The cost is ridiculous. The federal government created a single site for 34 states. It's a single implementation that cost 634 dollars. It's not the "interfaces with other government sites" that make it so users can't register or log on. There may well be problems interfacing with other computers and, if there are interfaces with other computers, It's damned near a sure thing given the quality of the code. The problem so visible is upstream from any of that.
There's no excuse for this. Anyone with any IS/IT experience knows that in the private sector heads would roll over such a colossal failure.
The reason for this nationwide headache apparently stems from poorly written code, which buckled under the heavy influx of traffic that its engineers and administrators should have seen coming. But the fact that Healthcare.gov can’t do the one job it was built to do isn’t the most infuriating part of this debacle – it’s that we, the taxpayers, seem to have forked up more than $634 million of the federal purse to build the digital equivalent of a rock.
The exact cost to build Healthcare.gov, according to U.S. government records, appears to have been $634,320,919, which we paid to a company you probably never heard of: CGI Federal. The company originally won the contract back in 2011, but at that time, the cost was expected to run “up to” $93.7 million – still a chunk of change, but nothing near where it ended up.
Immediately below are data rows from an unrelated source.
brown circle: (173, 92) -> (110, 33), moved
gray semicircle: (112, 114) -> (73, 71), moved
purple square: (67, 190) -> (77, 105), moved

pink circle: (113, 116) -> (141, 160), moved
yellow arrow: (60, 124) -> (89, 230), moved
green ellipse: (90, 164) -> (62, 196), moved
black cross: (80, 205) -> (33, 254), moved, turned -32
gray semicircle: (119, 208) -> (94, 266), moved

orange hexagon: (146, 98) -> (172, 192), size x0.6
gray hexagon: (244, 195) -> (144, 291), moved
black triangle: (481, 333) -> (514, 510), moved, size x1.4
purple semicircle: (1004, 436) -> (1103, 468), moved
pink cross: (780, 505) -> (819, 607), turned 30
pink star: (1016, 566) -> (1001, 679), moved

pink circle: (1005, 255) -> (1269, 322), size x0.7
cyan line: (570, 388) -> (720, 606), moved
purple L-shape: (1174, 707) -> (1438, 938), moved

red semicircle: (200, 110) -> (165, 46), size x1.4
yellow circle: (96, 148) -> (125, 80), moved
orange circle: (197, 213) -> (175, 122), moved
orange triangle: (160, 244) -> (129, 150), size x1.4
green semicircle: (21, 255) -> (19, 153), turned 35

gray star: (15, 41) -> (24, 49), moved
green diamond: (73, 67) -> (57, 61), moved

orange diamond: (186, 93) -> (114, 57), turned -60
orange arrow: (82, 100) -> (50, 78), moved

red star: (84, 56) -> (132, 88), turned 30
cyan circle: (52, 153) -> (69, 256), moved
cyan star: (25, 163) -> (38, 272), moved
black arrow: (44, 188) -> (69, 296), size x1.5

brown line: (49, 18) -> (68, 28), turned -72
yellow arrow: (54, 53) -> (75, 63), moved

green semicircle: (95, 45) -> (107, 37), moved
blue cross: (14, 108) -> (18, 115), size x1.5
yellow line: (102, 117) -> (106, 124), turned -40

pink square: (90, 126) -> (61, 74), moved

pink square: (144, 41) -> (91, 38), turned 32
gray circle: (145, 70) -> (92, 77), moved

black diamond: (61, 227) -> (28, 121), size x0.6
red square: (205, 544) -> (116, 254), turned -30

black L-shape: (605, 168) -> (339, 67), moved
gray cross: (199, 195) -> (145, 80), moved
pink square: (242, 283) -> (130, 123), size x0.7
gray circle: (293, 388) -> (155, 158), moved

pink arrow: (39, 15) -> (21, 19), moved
Given the complicated nature of federal contracts, it’s difficult to make a direct comparison between the cost to develop Healthcare.gov and the amount of money spent building private online businesses. But for the sake of putting the monstrous amount of money into perspective, here are a few figures to chew on: Facebook, which received its first investment in June 2004, operated for a full six years before surpassing the $600 million mark in June 2010. Twitter, created in 2006, managed to get by with only $360.17 million in total funding until a $400 million boost in 2011. Instagram ginned up just $57.5 million in funding before Facebook bought it for (a staggering) $1 billion last year. And LinkedIn and Spotify, meanwhile, have only raised, respectively, $200 million and $288 million.
Read more: Obamacare's broken website cost more than LinkedIn, Spotify combined | Digital Trends
And, by the way.... those of you who want to try to compare it to an iphone or an Ipad.... Don't. It makes you look stupid. This wasn't even close to either one in terms of technical difficulty. It isn't an operating system. It's a fecking interactive web site and a simple one at that. For God's sake, we're typing messages into software HERE that's more complicated than the Insurance Exchange Website.